Penulis sendiri beberapa kali mendatangi bengkel Tarman untuk mereparasi sepeda. Selain jaraknya yang sangat dekat dari rumah, keramahan Tarman menjadi sebuah kelebihan.
Tak hanya memiliki usaha bengkel, Tarman juga menjual kopi. Pada musim kemarau, Tarman menjual es kelapa. “Ketika bulan Ramadhan, saya menjual gorengan,” tutur Tarman yang pernah bekerja di usaha es mambo selama satu tahun.
Tak terasa, 10 tahun sudah Tarman menekuni usahanya. Setiap harinya di usia yang tak muda lagi ia bekerja pada pukul 08.00-17.00. Sementara itu sang istri membantu perekonomian keluarga dengan menjadi asisten rumah tangga di beberapa rumah.
Tidak mudah menjalani hidup di kota besar. Seperti halnya Tarman beserta keluarganya yang menempati bangunan tua yang dulunya sekolah. Dari luar bangunan itu tampak tak terawat. Di malam hari bangunan itu terlihat agak menyeramkan. Ketika hujan deras turun berhari-hari banjir pun menghadang. Selain itu usia bangunan yang sangat tua memungkinkannya runtuh sewaktu-waktu.
Tak ada pilihan lain bagi Tarman ketimbang menyewa rumah yang tentunya membutuhkan biaya tak sedikit. Tampak beberapa keluarga juga menghuni kompleks sekolah yang sebenarnya jauh dari layak untuk ditinggali. Walaupun sesungguhnya menyalahi aturan, keadaan yang mendesak mereka melakukan hal tersebut.
Ketika disinggung perihal pengaruh pandemi COVID-19 terhadap usahanya, Tarman menunjukkan raut wajah sendu. Tak banyak orang mendatangi bengkelnya. Berbeda dengan kondisi sebelum pandemi. Orang datang silih berganti dengan bermacam-macam masalah. “Terasa sekali bengkel ini sepi. Mungkin orang takut ke luar rumah,” tutur Tarman dengan nada pilu.
Menyambung hidup dalam keadaan yang pelik seperti saat ini. Bagaikan mengarungi lautan luas, kapal yang dinakhodai Tarman tengah terombang-ambing.

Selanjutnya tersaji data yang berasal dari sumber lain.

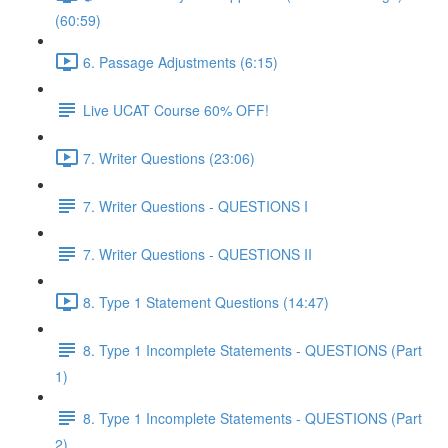
(60:59)
6. Passage Adjustments (6:15)
Live UCAT Course 60% OFF!
7. Writer Questions (23:06)
7. Writer Questions - QUESTIONS I
7. Writer Questions - QUESTIONS II
8. Type 1 Statement Questions (14:47)
8. Type 1 Incomplete Statements - QUESTIONS (Part
1)
8. Type 1 Incomplete Statements - QUESTIONS (Part
2)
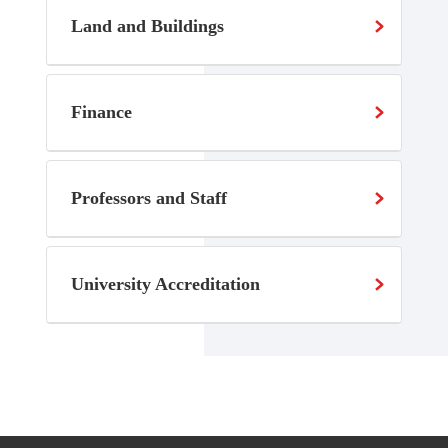
Land and Buildings
Finance
Professors and Staff
University Accreditation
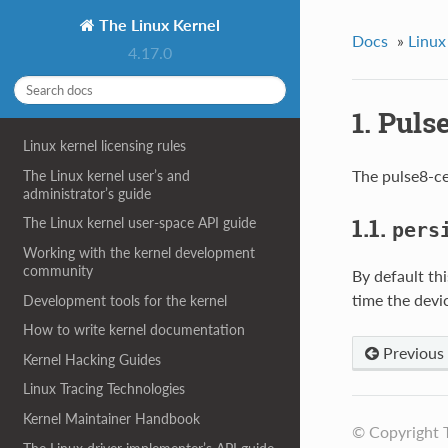
The Linux Kernel
Docs
»
Linux
4.17.0
1. Puls
Linux kernel licensing rules
The pulse8-ce
The Linux kernel user’s and
administrator’s guide
1.1.
The Linux kernel user-space API guide
pers
Working with the kernel development
community
By default thi
time the devi
Development tools for the kernel
How to write kernel documentation
Previous
Kernel Hacking Guides
Linux Tracing Technologies
Kernel Maintainer Handbook
© Copyright 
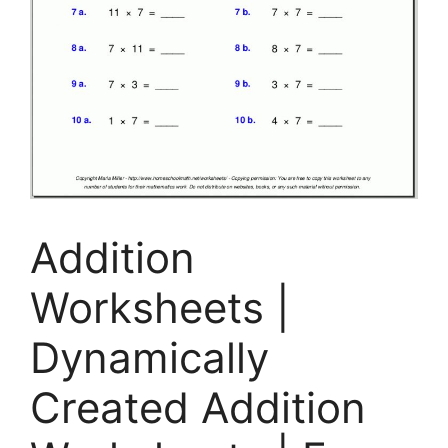
Addition
Worksheets |
Dynamically
Created Addition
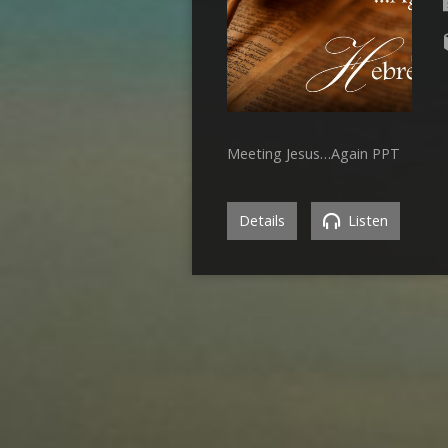
Meeting Jesus…Again PPT
Details
Listen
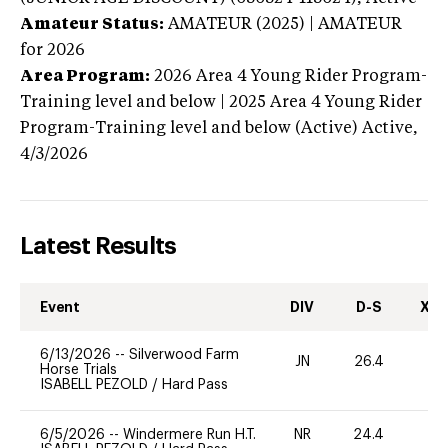
Amateur Status:
AMATEUR (2025) | AMATEUR
for 2026
Area Program:
2026
Area 4 Young Rider Program-
Training level and below | 2025 Area 4 Young Rider
Program-Training level and below (Active)
Active,
4/3/2026
Latest Results
Event
DIV
D-S
XC-
6/13/2026
--
Silverwood Farm
JN
26.4
0
Horse Trials
ISABELL PEZOLD
/
Hard Pass
6/5/2026
--
Windermere Run H.T.
NR
24.4
0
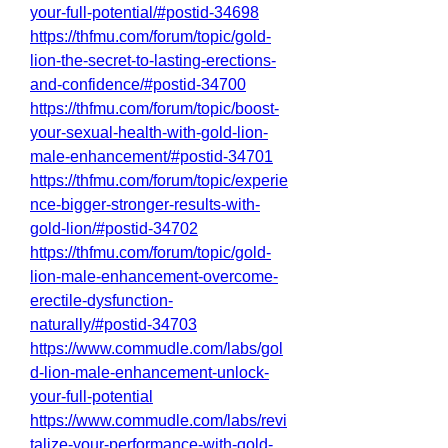
your-full-potential/#postid-34698
https://thfmu.com/forum/topic/gold-
lion-the-secret-to-lasting-erections-
and-confidence/#postid-34700
https://thfmu.com/forum/topic/boost-
your-sexual-health-with-gold-lion-
male-enhancement/#postid-34701
https://thfmu.com/forum/topic/experie
nce-bigger-stronger-results-with-
gold-lion/#postid-34702
https://thfmu.com/forum/topic/gold-
lion-male-enhancement-overcome-
erectile-dysfunction-
naturally/#postid-34703
https://www.commudle.com/labs/gol
d-lion-male-enhancement-unlock-
your-full-potential
https://www.commudle.com/labs/revi
talize-your-performance-with-gold-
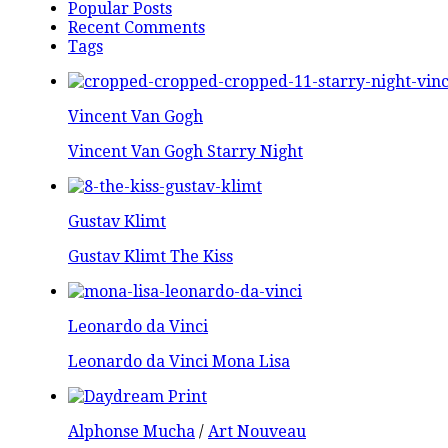
Popular Posts
Recent Comments
Tags
Vincent Van Gogh
Vincent Van Gogh Starry Night
Gustav Klimt
Gustav Klimt The Kiss
Leonardo da Vinci
Leonardo da Vinci Mona Lisa
Alphonse Mucha
/
Art Nouveau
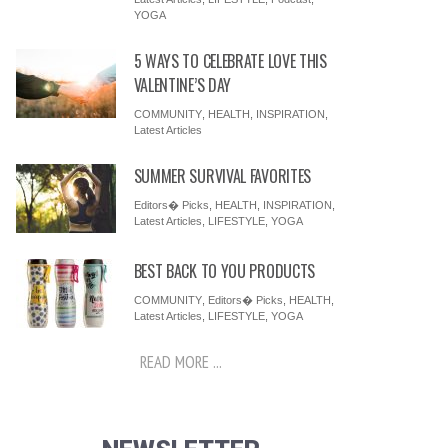
YOGA
5 WAYS TO CELEBRATE LOVE THIS
VALENTINE’S DAY
COMMUNITY
,
HEALTH
,
INSPIRATION
,
Latest Articles
SUMMER SURVIVAL FAVORITES
Editors� Picks
,
HEALTH
,
INSPIRATION
,
Latest Articles
,
LIFESTYLE
,
YOGA
BEST BACK TO YOU PRODUCTS
COMMUNITY
,
Editors� Picks
,
HEALTH
,
Latest Articles
,
LIFESTYLE
,
YOGA
READ MORE ...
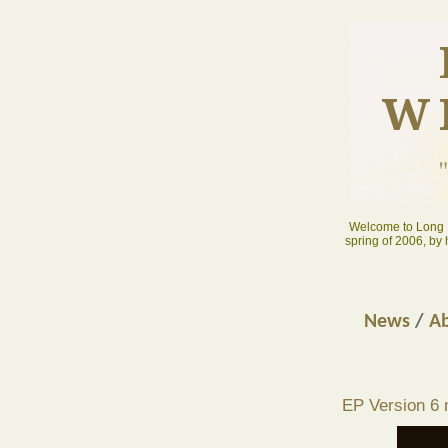
W
Welcome to Long D
spring of 2006, by
News
/
Ab
EP Version 6 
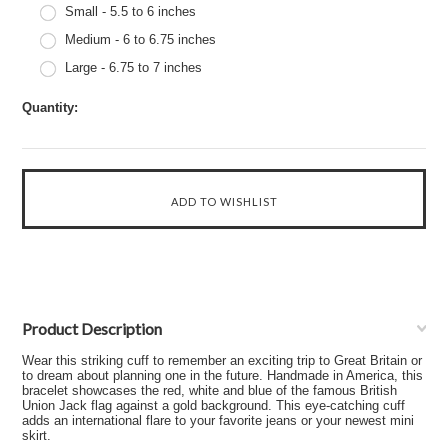
Small - 5.5 to 6 inches
Medium - 6 to 6.75 inches
Large - 6.75 to 7 inches
Quantity:
Product Description
Wear this striking cuff to remember an exciting trip to Great Britain or
to dream about planning one in the future. Handmade in America, this
bracelet showcases the red, white and blue of the famous British
Union Jack flag against a gold background. This eye-catching cuff
adds an international flare to your favorite jeans or your newest mini
skirt.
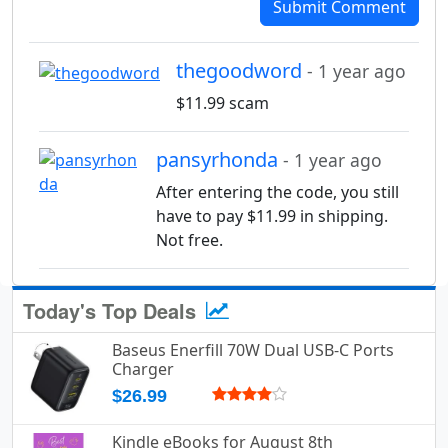
Submit Comment
thegoodword
- 1 year ago
$11.99 scam
pansyrhonda
- 1 year ago
After entering the code, you still
have to pay $11.99 in shipping.
Not free.
Today's Top Deals
Baseus Enerfill 70W Dual USB-C Ports
Charger
$26.99
Kindle eBooks for August 8th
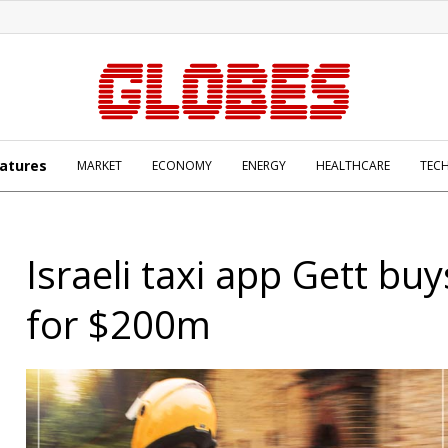
atures
MARKET
ECONOMY
ENERGY
HEALTHCARE
TEC
Israeli taxi app Gett bu
for $200m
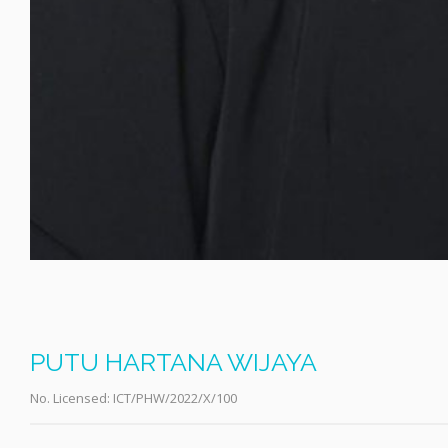
PUTU HARTANA WIJAYA
No. Licensed:
ICT/PHW/2022/X/100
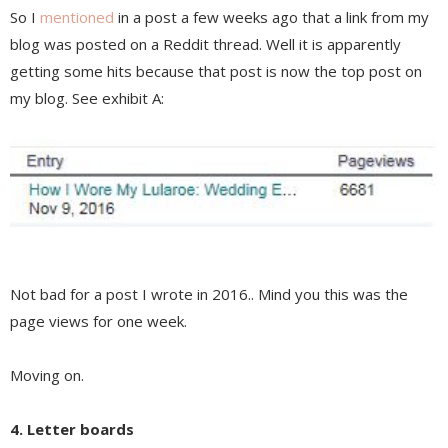
So I
mentioned
in a post a few weeks ago that a link from my
blog was posted on a Reddit thread. Well it is apparently
getting some hits because that post is now the top post on
my blog. See exhibit A:
Not bad for a post I wrote in 2016.. Mind you this was the
page views for one week.
Moving on.
4. Letter boards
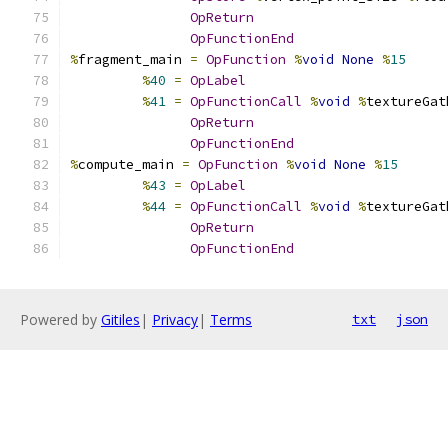
OpReturn
OpFunctionEnd
%
fragment_main 
=
OpFunction
%
void
None
%
15
%
40
=
OpLabel
%
41
=
OpFunctionCall
%
void
%
textureGat
OpReturn
OpFunctionEnd
%
compute_main 
=
OpFunction
%
void
None
%
15
%
43
=
OpLabel
%
44
=
OpFunctionCall
%
void
%
textureGat
OpReturn
OpFunctionEnd
Powered by
Gitiles
|
Privacy
|
Terms
txt
json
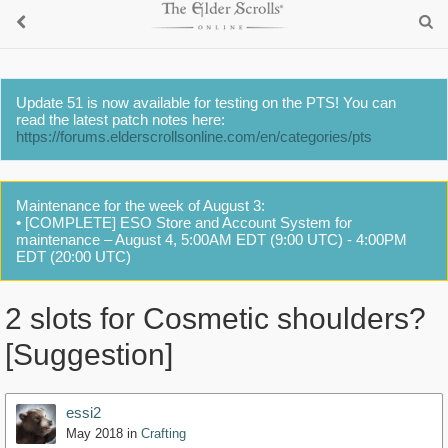
Update 51 is now available for testing on the PTS! You can
read the latest patch notes here:
https://forums.elderscrollsonline.com/en/categories/pts
Maintenance for the week of August 3:
• [COMPLETE] ESO Store and Account System for
maintenance – August 4, 5:00AM EDT (9:00 UTC) - 4:00PM
EDT (20:00 UTC)
2 slots for Cosmetic shoulders?
[Suggestion]
essi2
May 2018
in
Crafting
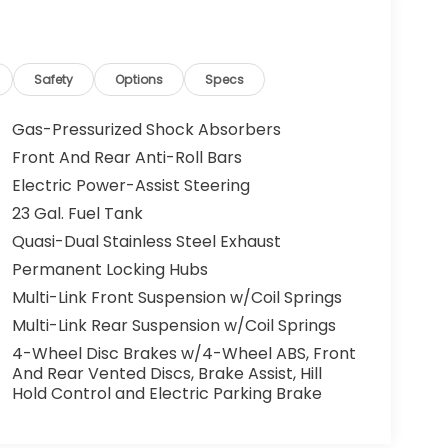
Safety
Options
Specs
Gas-Pressurized Shock Absorbers
Front And Rear Anti-Roll Bars
Electric Power-Assist Steering
23 Gal. Fuel Tank
Quasi-Dual Stainless Steel Exhaust
Permanent Locking Hubs
Multi-Link Front Suspension w/Coil Springs
Multi-Link Rear Suspension w/Coil Springs
4-Wheel Disc Brakes w/4-Wheel ABS, Front
And Rear Vented Discs, Brake Assist, Hill
Hold Control and Electric Parking Brake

Namun demikian Tarman bersyukur atas usaha bengkel yang telah menjadi benteng kehidupan keluarganya. Saat ini anak pertamanya telah bekerja dan anak keduanya duduk di kelas 3 SMA. “Saya hanya bisa memperbaiki sepeda. Saya akan terus berusaha dan menjalani apa yang ada,” kata Tarman.
Ke depannya jika memiliki tambahan modal, Tarman ingin mengembangkan usahanya dengan memperbanyak onderdil otomotif. Ia menyampaikan selama ini onderdil dibeli di Senen. “Sebelumnya saya beli di Jembatan Lima. Sekarang cari yang dekat saja,” tutur Tarman.
Di akhir obrolan, terselip harapan untuk Tarman. Semoga Jakarta tetap menjadi rumah yang hangat bagi Tarman dan keluarganya. Walaupun tantangan datang tak berkesudahan, setidaknya saat ini mereka masih bisa meniti kehidupan dari hari ke hari.